What needs to be done —
Take the data below and extract the lines from the one with "[23,277,216,292] // Get" to the one with "(953, 340) none", inclusive, exactly as written.

──────── Record extracts ────────

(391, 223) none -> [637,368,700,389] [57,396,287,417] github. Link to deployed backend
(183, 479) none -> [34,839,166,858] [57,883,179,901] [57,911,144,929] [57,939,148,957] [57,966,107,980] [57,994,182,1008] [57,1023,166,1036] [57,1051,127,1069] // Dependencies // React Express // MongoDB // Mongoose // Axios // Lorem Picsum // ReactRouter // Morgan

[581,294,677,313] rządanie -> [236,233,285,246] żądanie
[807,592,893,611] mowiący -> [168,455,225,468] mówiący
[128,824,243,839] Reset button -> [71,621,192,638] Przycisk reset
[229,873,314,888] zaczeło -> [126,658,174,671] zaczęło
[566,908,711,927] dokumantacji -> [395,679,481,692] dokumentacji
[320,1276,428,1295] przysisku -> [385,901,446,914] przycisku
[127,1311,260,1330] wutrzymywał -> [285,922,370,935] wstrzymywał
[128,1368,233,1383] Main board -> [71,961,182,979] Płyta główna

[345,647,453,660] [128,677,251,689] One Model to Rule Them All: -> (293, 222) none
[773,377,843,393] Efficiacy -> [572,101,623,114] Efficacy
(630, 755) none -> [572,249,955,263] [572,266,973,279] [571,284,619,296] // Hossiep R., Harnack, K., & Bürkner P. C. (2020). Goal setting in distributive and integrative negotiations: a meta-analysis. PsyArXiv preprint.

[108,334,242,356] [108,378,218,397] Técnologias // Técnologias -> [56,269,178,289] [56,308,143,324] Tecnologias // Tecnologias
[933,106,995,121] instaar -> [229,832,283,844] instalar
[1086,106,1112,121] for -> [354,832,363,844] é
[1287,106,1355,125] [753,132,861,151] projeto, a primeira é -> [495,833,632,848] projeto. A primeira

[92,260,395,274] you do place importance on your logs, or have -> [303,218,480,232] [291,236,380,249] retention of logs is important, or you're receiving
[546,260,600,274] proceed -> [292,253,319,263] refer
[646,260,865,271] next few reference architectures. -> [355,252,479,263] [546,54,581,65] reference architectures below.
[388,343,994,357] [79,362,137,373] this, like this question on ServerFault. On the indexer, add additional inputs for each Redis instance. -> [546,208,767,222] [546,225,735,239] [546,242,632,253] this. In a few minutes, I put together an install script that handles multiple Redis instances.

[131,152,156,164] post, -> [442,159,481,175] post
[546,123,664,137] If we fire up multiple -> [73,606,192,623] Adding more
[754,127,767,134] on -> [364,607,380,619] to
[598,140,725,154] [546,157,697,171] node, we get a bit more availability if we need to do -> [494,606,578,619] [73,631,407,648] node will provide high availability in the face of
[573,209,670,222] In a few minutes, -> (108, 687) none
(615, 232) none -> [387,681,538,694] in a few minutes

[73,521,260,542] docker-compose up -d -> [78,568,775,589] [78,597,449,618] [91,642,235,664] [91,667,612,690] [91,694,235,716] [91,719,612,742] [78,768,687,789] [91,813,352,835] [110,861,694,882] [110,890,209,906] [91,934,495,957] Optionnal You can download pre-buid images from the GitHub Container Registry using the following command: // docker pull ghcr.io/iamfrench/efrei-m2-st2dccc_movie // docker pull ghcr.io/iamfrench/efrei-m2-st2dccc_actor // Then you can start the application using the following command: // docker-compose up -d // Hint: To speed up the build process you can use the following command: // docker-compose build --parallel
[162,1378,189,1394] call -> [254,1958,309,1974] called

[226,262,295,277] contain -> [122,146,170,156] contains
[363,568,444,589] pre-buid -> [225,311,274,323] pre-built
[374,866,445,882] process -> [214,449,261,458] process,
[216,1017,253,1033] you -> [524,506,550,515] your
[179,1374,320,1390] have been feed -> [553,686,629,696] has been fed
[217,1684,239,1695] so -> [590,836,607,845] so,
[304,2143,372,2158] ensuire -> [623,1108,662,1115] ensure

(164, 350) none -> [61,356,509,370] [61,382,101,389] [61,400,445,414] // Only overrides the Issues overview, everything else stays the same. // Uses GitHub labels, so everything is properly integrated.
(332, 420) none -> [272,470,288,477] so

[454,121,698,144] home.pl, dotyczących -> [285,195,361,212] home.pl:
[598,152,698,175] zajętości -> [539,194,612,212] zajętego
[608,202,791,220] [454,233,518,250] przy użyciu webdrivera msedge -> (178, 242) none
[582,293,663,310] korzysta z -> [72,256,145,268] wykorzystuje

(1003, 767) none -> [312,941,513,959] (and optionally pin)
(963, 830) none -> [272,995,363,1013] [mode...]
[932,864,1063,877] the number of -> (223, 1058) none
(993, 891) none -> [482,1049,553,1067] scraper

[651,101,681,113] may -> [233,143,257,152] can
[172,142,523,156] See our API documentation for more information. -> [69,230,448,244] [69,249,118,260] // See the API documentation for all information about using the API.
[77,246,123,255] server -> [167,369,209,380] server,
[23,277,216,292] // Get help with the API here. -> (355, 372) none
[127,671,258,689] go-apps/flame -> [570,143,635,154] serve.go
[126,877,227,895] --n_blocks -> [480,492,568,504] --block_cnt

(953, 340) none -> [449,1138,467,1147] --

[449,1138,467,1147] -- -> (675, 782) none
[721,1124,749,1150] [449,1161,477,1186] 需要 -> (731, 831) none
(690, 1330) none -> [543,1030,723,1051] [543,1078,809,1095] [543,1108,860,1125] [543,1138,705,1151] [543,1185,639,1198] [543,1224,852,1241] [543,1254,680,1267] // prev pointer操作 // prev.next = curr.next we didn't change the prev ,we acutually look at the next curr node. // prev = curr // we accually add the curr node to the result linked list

────────

Written solution —
[23,277,216,292] // Get help with the API here. -> (355, 372) none
[127,671,258,689] go-apps/flame -> [570,143,635,154] serve.go
[126,877,227,895] --n_blocks -> [480,492,568,504] --block_cnt

(953, 340) none -> [449,1138,467,1147] --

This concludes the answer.